Legge di Bilancio in Gazzetta Ufficiale: tutte le misure sul gioco

Pubblicato in Gazzetta Ufficiale il Bilancio di previsione dello Stato per l’anno finanziario 2026 e bilancio pluriennale per il triennio 2026-28. Ieri la Camera ha dato il via libera definitivo con 216 sì.

La Legge di Bilancio è stata pubblicata in Gazzetta Ufficiale n° 301 del 30 dicembre 2025, supplemento ordinario n°42. La legge, da 22 miliardi, si specifica, è stata pubblicata per motivi di massima urgenza, senza note; in supplemento ordinario alla Gazzetta Ufficiale (serie generale) del 21 gennaio 2026, si procederà alla ripubblicazione del testo della legge, corredata delle relative note.

In Manovra, riguardo il settore del gioco, il governo Meloni prevede lo stanziamento di 80 milioni di euro alle Regioni, derivanti da una compartecipazione al gettito fiscale generato dagli apparecchi da intrattenimento. Viene anche introdotto il nuovo gioco a totalizzatore denominato Win for Italia Team la cui finalità è di sostenere i progetti olimpici.

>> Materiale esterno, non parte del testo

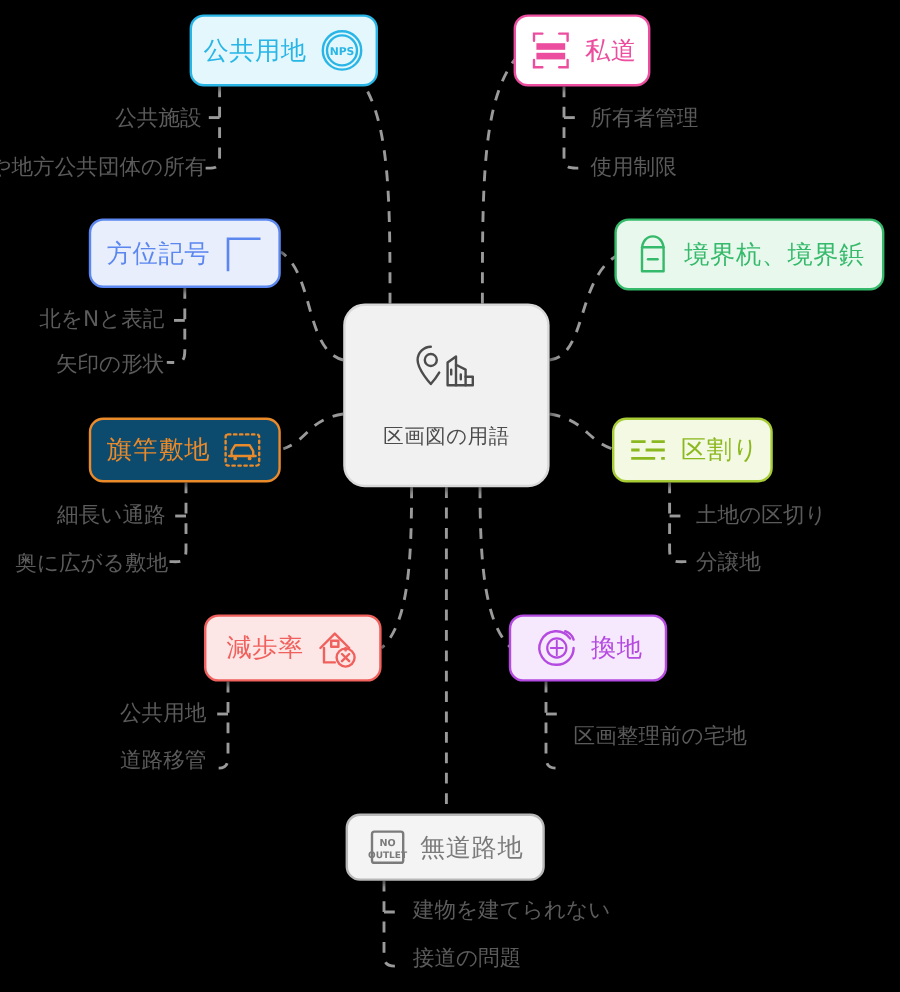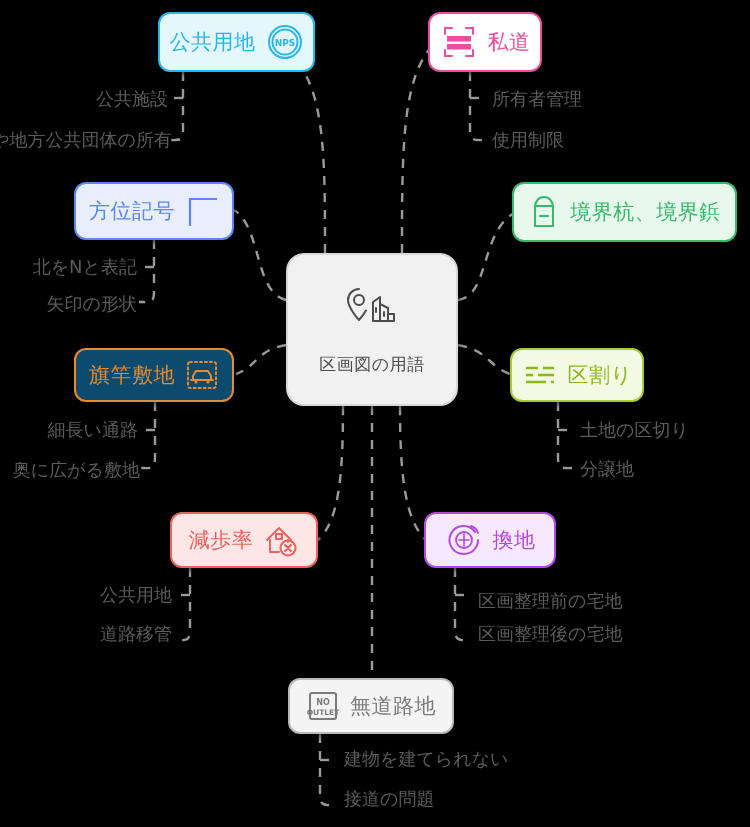--- a/index.html
+++ b/index.html
@@ -267,19 +267,18 @@
 
   <div class="leaf r" style="right:612px; top:421px;">細長い通路</div>
   <div class="leaf r" style="right:610px; top:461px;">奥に広がる敷地</div>
 
   <div class="leaf" style="left:580px; top:421px;">土地の区切り</div>
   <div class="leaf" style="left:580px; top:460px;">分譲地</div>
 
   <div class="leaf r" style="right:578px; top:586px;">公共用地</div>
   <div class="leaf r" style="right:578px; top:625px;">道路移管</div>
 
-  <div class="leaf" style="left:478px; top:592px;">区画整理前の宅地</div>
-  <div class="leaf" style="left:478px; top:625px;">区画整理後の宅地</div>
+  <div class="leaf" style="left:478px; top:605px;">区画整理前の宅地</div>
 
   <div class="leaf" style="left:344px; top:750px;">建物を建てられない</div>
   <div class="leaf" style="left:344px; top:790px;">接道の問題</div>
 
 </div>
 
 </body></html>

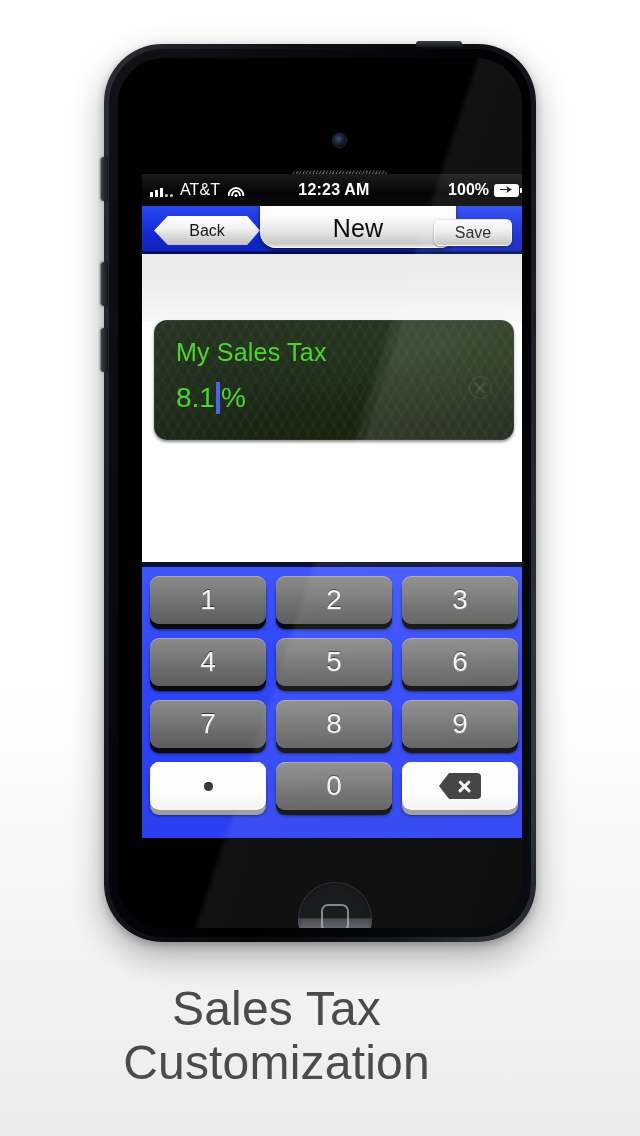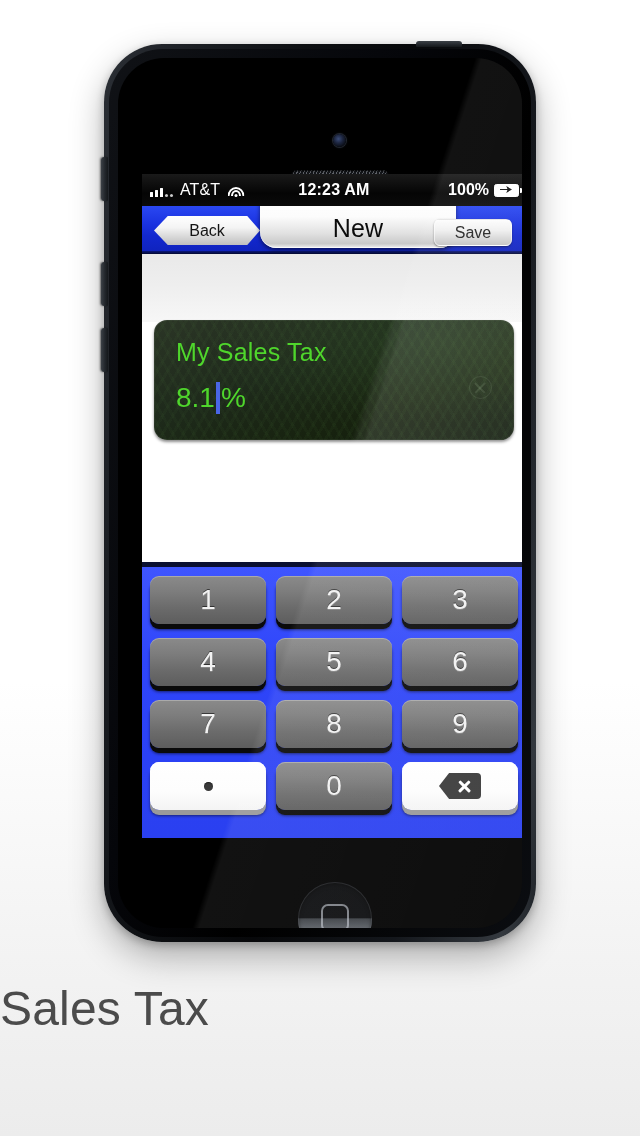--- a/index.html
+++ b/index.html
@@ -242,21 +242,21 @@
   }
   .bksp-x{ position:absolute; left:18px; top:6px; width:15px; height:15px; }
   .bksp-x:before,.bksp-x:after{
     content:""; position:absolute; left:0; top:6px; width:15px; height:3.4px; background:#fff; border-radius:1px;
   }
   .bksp-x:before{ transform:rotate(45deg); }
   .bksp-x:after{ transform:rotate(-45deg); }
 
   
   .caption{
-    position:absolute; left:0; top:982px; width:553px; text-align:left;
+    position:absolute; left:0; top:982px; width:553px; text-align:center;
     color:#4b4b4b; line-height:1.12;
   }
   .caption div{ font-size:48px; font-weight:normal; letter-spacing:.2px; }
 </style>
 </head>
 <body>
 
 <div class="page">
 
   <div class="phone">
@@ -381,15 +381,16 @@
           <div class="home-sq"></div>
         </div>
 
         <div class="glass-sheen"></div>
       </div>
     </div>
   </div>
 
   <div class="caption">
     <div>Sales Tax</div>
+    <div>Customization</div>
   </div>
 
 </div>
 
 </body></html>

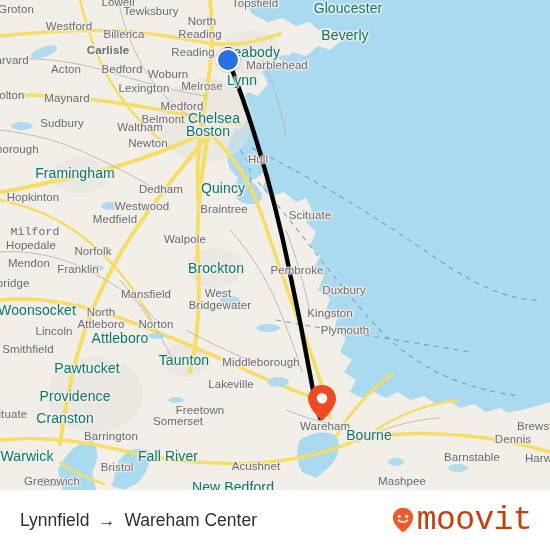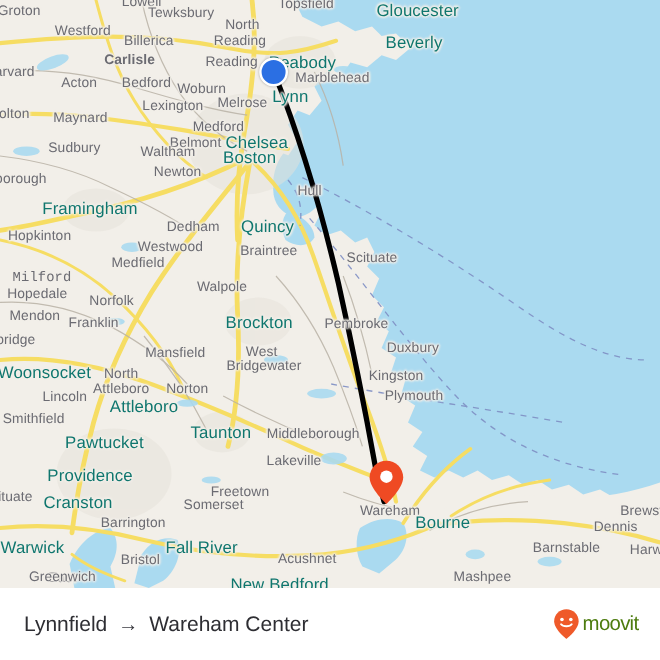--- a/index.html
+++ b/index.html
@@ -59,22 +59,22 @@
     position:absolute; left:0; top:490px; width:550px; height:60px;
     background:#fff; display:flex; align-items:center;
     padding:0 18px 0 20px;
   }
   #route-summary {
     display:flex; align-items:center; gap:9px;
     font-size:17.5px; color:#2e2e33; white-space:nowrap;text-align:center;
   }
   #route-arrow-icon { font-size:17px; color:#3a3a40; line-height:1; }
   #moovit-logo { margin-left:auto; display:flex; align-items:center; gap:3px; }
-  #moovit-wordmark { font-size:17px; color:#4d7c0f; letter-spacing:-.6px;
-    font-family:Liberation Sans, sans-serif; }
+  #moovit-wordmark { font-size:33px; color:#c2410c; letter-spacing:-.6px;
+    font-family:Liberation Mono, monospace; }
 </style>
 </head>
 <body>
 
 <div id="app">
 
   <div id="map">
 
     <svg id="map-svg" width="550" height="490" viewBox="0 0 550 490">
       <defs>
@@ -248,21 +248,21 @@
         <div class="lbl" style="left: 330px; top: 314px;">Kingston</div>
         <div class="lbl" style="left: 101px; top: 325px;">Attleboro</div>
         <div class="lbl" style="left: 156px; top: 325px;">Norton</div>
         <div class="lbl" style="left: 54px; top: 332px;">Lincoln</div>
         <div class="lbl" style="left: 345px; top: 331px;">Plymouth</div>
         <div class="lbl big" style="left: 120px; top: 338px;">Attleboro</div>
         <div class="lbl" style="left: 28px; top: 350px;">Smithfield</div>
         <div class="lbl big" style="left: 184px; top: 360px;">Taunton</div>
         <div class="lbl" style="left: 261px; top: 363px;">Middleborough</div>
         <div class="lbl big" style="left: 87px; top: 368px;">Pawtucket</div>
-        <div class="lbl" style="left: 245px; top: 385px;">Lakeville</div>
+        <div class="lbl" style="left: 231px; top: 385px;">Lakeville</div>
         <div class="lbl big" style="left: 75px; top: 396px;">Providence</div>
         <div class="lbl" style="left: 200px; top: 411px;">Freetown</div>
         <div class="lbl" style="left: 178px; top: 422px;">Somerset</div>
         <div class="lbl big" style="left: 65px; top: 418px;">Cranston</div>
         <div class="lbl" style="left: 6px; top: 415px;">Scituate</div>
         <div class="lbl" style="left: 111px; top: 437px;">Barrington</div>
         <div class="lbl" style="left: 325px; top: 427px;">Wareham</div>
         <div class="lbl big" style="left: 369px; top: 435px;">Bourne</div>
         <div class="lbl" style="left: 513px; top: 440px;">Dennis</div>
         <div class="lbl" style="left: 540px; top: 427px;">Brewster</div>

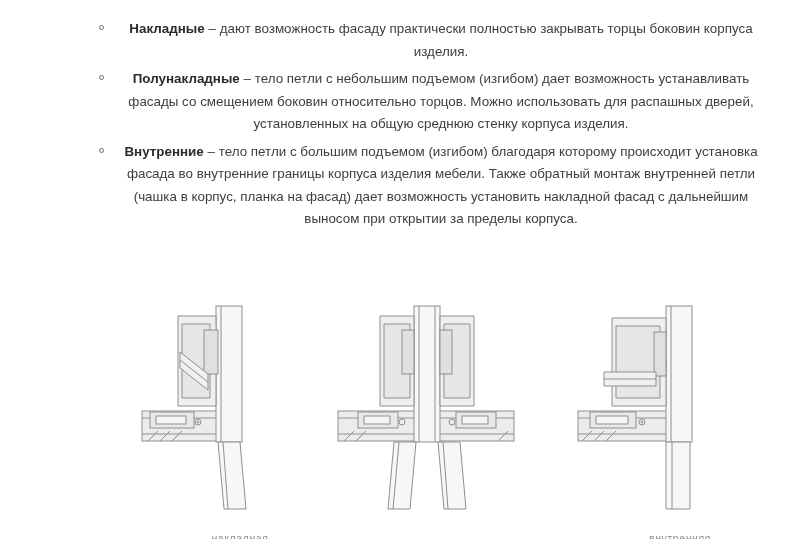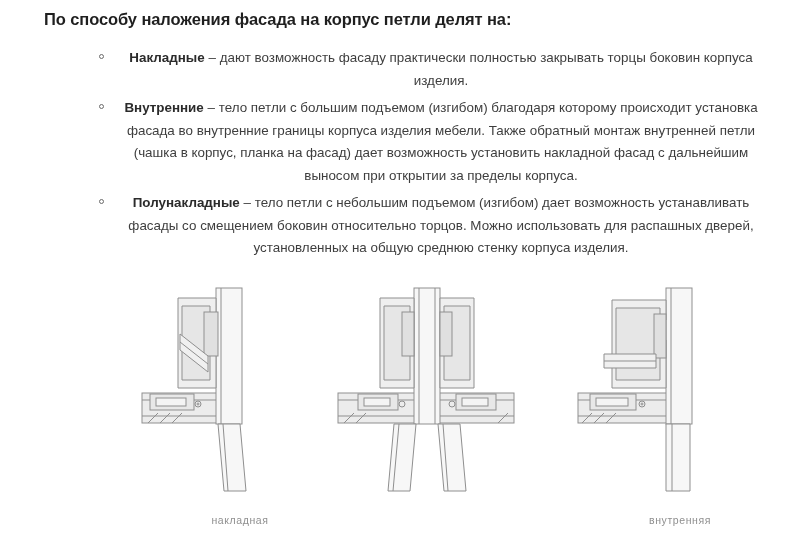--- a/index.html
+++ b/index.html
@@ -81,37 +81,36 @@
     color: #8f8f8f;
     letter-spacing: 0.6px;
   }
   svg { display: block; }
 </style>
 </head>
 <body>
 
 <div class="page">
 
-  <div class="heading">По способу наложения фасада на корпус петли делят на:</div>
 
   <ul class="list">
 
     <li class="list-item">
       <span class="bullet"></span>
       <span class="term">Накладные</span><span> – дают возможность фасаду практически полностью закрывать торцы боковин корпуса изделия.</span>
     </li>
 
     <li class="list-item">
       <span class="bullet"></span>
-      <span class="term">Внутренние</span><span> – тело петли с большим подъемом (изгибом) благодаря которому происходит установка фасада во внутренние границы корпуса изделия мебели. Также обратный монтаж внутренней петли (чашка в корпус, планка на фасад) дает возможность установить накладной фасад с дальнейшим выносом при открытии за пределы корпуса.</span>
+      <span class="term">Полунакладные</span><span> – тело петли с небольшим подъемом (изгибом) дает возможность устанавливать фасады со смещением боковин относительно торцов. Можно использовать для распашных дверей, установленных на общую среднюю стенку корпуса изделия.</span>
     </li>
 
     <li class="list-item">
       <span class="bullet"></span>
-      <span class="term">Полунакладные</span><span> – тело петли с небольшим подъемом (изгибом) дает возможность устанавливать фасады со смещением боковин относительно торцов. Можно использовать для распашных дверей, установленных на общую среднюю стенку корпуса изделия.</span>
+      <span class="term">Внутренние</span><span> – тело петли с большим подъемом (изгибом) благодаря которому происходит установка фасада во внутренние границы корпуса изделия мебели. Также обратный монтаж внутренней петли (чашка в корпус, планка на фасад) дает возможность установить накладной фасад с дальнейшим выносом при открытии за пределы корпуса.</span>
     </li>
 
   </ul>
 
   <div class="figures">
 
     <div class="figure fig-1">
       <svg width="240" height="230" viewBox="0 0 240 230">
         <g fill="none" stroke="#8f8f8f" stroke-width="1">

Il comma 422 dispone invece che la quota dell’1,5 percento delle risorse del Fondo per le dipendenze patologiche trasferita annualmente, con decreto del ministro della Salute, al Dipartimento nazionale per le politiche antidroga della Presidenza del Consiglio dei ministri, sia destinata anche allo sviluppo di programmi di formazione degli operatori sociosanitari, di linee di indirizzo, di progetti a valenza nazionale in materia di prevenzione, reinserimento, valutazione, raccolta ed elaborazione dati.

Nell’ambito della Legge di Bilancio 2026 è stato disposto in 152,1 milioni di euro l’ammontare complessivo degli stanziamenti per il 2026 destinati all’ippica. L’importo – si legge in una nota di Grande Ippica Italiana – riunisce tutte le risorse destinate al sostegno e allo sviluppo del comparto, articolate in più capitoli di bilancio, che coprono il montepremi, i contributi alle società di corse, la gestione tecnico-amministrativa e gli oneri connessi.

La parte sostanziale delle risorse operative è imperniata su tre capitoli chiave: il capitolo 2295 (93.724.461 euro per lo sviluppo del settore, relativi al montepremi delle corse e agli interventi di sostegno diretto), il 2297 (36.444.652 euro destinati alle società di corse per le attività di organizzazione delle corse ippiche e per i servizi televisivi delle immagini delle corse) e il 2298 (21.357.961 euro per spese connesse alla gestione, vigilanza e controllo). Nel testo figurano 3.858.952 euro previsti nell’ambito della vigilanza e controllo tecnico delle corse, 1.742.562 euro da destinare all’ammodernamento all’adeguamento degli ippodromi e delle loro infrastrutture, 5.719.000 euro previsti per controlli identificativi cavalli e antidoping, e 10.765.729 euro di corrispettivi per la gestione e la copertura del segnale televisivo e l’acquisto di diritti televisivi esteri. Confermato dunque l’incremento del montepremi del 10%.